In September, we released the report Dream vs Reality: The State of Consumer-First and Omnichannel Marketing, based on a global survey of more than 400 digital marketing professionals. Seventeen percent of the respondents were from agencies involved with media planning and buying.

The findings show a chasm between agencies and marketers on several fronts, including point solutions, the benefits of DSPs and perceived ad efficiency.

Agencies less satisfied with tech

Most marketers and agencies are spending more on tech this year, but agencies are significantly less sanguine than their marketer peers. For instance, while 63% of advertisers believe that advertising and marketing technologies are insufficiently integrated, 96% of agencies and technology providers believe that to be the case.

It’s possible that agencies have higher standards than marketers in this regard. When asked which layers of their marketing stack are most integrated and where they are planning to integrate in the future, 40% of advertisers said marketing technology followed by data management. Agencies agreed with those two options in lower proportions, but a quarter of agency respondents answered, “None of the above.” Only 10% of agencies saw their clients’ earned media technology as integrated versus 25% for advertisers.

The GDPR affects agencies less

The GDPR, the sweeping data privacy regulations the EU put into place this year, is having “some impact” on marketing practices for 82% of advertisers and 86% of agencies, according to the report. But marketers were nearly twice as likely as agencies and adtech vendors (39% to 20%) to say GDPR had a “strong impact” on them.

Ad efficiency and objectives

The other big differences between how advertisers and agencies responded to the survey were related to ad efficiency and ad objectives.
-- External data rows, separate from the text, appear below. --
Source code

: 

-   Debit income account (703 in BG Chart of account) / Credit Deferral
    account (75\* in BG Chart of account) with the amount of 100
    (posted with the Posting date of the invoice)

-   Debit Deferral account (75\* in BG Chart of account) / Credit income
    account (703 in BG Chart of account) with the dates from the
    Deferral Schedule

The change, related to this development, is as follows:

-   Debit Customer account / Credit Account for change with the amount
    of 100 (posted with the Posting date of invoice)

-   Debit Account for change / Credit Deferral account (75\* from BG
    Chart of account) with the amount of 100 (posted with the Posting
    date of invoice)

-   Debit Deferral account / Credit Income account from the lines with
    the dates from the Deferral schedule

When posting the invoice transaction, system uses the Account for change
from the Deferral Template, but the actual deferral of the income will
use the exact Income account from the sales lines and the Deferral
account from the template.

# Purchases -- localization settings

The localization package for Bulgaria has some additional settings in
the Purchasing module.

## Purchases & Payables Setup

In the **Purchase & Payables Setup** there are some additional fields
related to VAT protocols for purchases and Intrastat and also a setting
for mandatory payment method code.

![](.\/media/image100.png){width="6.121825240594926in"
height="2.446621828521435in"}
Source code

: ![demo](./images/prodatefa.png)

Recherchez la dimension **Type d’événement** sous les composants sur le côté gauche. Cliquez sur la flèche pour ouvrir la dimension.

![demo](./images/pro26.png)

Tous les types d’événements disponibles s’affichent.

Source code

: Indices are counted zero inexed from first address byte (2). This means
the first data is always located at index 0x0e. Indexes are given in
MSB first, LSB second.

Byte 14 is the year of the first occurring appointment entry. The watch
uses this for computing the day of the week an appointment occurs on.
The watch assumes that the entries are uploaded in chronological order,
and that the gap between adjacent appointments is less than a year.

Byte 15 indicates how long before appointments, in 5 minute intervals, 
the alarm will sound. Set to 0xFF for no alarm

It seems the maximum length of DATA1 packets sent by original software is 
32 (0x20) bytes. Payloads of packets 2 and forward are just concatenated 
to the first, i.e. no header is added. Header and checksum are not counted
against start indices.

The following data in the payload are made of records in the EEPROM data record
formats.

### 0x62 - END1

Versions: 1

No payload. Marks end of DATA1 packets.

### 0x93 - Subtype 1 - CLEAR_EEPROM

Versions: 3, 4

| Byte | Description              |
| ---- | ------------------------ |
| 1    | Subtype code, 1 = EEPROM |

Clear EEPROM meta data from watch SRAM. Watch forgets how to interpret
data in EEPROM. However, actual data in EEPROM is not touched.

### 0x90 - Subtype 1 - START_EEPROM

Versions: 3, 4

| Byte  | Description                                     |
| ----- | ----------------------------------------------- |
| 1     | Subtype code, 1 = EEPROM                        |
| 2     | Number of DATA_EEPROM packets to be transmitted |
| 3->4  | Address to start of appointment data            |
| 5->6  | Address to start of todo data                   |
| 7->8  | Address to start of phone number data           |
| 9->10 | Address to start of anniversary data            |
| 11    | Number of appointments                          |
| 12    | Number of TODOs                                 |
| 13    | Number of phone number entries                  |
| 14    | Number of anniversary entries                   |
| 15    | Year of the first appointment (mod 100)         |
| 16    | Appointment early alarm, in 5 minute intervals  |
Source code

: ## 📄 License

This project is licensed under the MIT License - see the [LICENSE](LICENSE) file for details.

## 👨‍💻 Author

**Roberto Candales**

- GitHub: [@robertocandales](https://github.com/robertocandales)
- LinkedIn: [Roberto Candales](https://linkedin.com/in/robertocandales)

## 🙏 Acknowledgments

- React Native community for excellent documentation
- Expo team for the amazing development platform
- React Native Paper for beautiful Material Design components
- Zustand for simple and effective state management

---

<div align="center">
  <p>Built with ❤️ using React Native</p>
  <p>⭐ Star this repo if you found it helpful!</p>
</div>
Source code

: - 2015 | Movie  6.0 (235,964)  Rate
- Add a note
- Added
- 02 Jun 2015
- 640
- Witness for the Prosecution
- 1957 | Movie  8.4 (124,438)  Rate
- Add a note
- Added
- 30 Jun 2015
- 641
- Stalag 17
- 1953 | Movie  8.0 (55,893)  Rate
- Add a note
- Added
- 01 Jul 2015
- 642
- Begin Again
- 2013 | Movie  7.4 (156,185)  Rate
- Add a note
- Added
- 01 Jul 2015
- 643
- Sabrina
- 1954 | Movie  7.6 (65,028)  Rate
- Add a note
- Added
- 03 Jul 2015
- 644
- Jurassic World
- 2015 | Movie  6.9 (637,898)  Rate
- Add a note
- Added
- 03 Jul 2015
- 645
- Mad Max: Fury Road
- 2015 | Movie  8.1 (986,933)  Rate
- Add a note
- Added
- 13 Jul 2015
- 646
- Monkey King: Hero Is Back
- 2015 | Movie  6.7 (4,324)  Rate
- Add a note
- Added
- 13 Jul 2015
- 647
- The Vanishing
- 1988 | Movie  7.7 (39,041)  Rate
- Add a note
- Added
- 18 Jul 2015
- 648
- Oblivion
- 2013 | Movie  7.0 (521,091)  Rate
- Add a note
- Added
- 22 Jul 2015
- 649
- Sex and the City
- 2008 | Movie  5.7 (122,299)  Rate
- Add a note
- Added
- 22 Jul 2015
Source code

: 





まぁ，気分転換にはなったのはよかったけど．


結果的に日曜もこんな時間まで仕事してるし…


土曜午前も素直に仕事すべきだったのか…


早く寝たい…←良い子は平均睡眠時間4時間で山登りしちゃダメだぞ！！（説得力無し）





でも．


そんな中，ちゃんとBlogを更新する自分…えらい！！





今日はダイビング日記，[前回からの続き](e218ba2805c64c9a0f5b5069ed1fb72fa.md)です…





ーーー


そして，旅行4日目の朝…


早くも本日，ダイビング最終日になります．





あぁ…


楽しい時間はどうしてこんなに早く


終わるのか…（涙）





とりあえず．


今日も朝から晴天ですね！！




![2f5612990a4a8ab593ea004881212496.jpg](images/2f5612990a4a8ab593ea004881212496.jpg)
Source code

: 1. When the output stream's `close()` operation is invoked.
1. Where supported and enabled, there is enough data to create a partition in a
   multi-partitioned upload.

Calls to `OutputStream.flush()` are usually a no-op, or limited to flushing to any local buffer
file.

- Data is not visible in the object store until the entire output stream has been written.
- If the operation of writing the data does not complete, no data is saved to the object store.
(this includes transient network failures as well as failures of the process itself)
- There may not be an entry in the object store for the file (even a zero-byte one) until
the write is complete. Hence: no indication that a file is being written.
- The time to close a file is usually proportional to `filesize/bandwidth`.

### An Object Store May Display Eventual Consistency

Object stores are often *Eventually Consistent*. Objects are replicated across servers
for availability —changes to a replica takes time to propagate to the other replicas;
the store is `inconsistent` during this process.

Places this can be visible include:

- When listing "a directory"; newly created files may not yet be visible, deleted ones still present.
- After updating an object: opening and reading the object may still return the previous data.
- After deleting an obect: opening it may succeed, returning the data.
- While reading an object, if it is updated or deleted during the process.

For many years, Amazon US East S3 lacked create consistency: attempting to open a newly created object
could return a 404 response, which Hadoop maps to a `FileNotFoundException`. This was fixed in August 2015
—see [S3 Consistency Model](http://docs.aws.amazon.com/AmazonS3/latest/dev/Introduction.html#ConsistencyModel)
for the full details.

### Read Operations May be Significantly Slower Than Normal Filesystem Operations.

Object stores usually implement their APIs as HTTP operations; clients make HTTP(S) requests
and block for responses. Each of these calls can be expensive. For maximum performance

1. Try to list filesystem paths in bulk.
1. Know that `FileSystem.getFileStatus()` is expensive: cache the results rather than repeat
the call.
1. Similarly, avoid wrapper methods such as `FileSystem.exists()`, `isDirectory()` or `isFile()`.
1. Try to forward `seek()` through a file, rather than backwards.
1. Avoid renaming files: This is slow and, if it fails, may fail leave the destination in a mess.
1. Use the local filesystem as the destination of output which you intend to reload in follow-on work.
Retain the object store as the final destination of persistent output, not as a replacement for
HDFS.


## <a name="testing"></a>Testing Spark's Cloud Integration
Ad efficiency was cited as a top priority for 59% of advertisers and 76% of agencies. Meanwhile, advertisers gave similar weight to the importance of customer acquisition (56%), brand awareness (54%) and revenue growth (54%). But agencies and technology providers leaned towards the increased revenues (79%) and new customers (73%) as the overriding considerations.

The takeaway

For both agencies and advertisers, the report exposed a yawning gap between tech’s promise and its reality. Surmounting that gap means not only changing practices, but changing attitudes as well and eradicating the notion of seeing consumers as a means to an end. There is an opportunity now for agencies and marketers to unite the industry around new standards and to look at a new way to create advertising that respects the consumer and which consumers will love rather than merely tolerate. Marketers, agencies and tech providers can work together to achieve this vision.